Input data Start Marker

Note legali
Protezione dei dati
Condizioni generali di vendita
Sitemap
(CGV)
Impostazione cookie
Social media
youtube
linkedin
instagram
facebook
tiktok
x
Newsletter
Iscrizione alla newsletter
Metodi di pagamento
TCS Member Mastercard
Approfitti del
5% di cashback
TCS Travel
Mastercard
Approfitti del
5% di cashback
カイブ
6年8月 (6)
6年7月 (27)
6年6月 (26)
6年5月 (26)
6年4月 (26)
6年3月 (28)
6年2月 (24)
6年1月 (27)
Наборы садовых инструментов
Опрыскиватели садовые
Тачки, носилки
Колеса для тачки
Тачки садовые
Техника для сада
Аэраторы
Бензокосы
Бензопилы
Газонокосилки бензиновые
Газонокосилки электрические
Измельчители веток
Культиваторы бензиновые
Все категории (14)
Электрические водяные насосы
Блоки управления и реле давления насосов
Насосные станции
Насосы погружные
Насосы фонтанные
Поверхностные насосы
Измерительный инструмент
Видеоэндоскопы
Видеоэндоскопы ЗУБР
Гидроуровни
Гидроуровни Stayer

Input data End Marker

Task statement:
Determine how many lines of the data contain the word "садовые", and reply with that number only.

Your solution:
2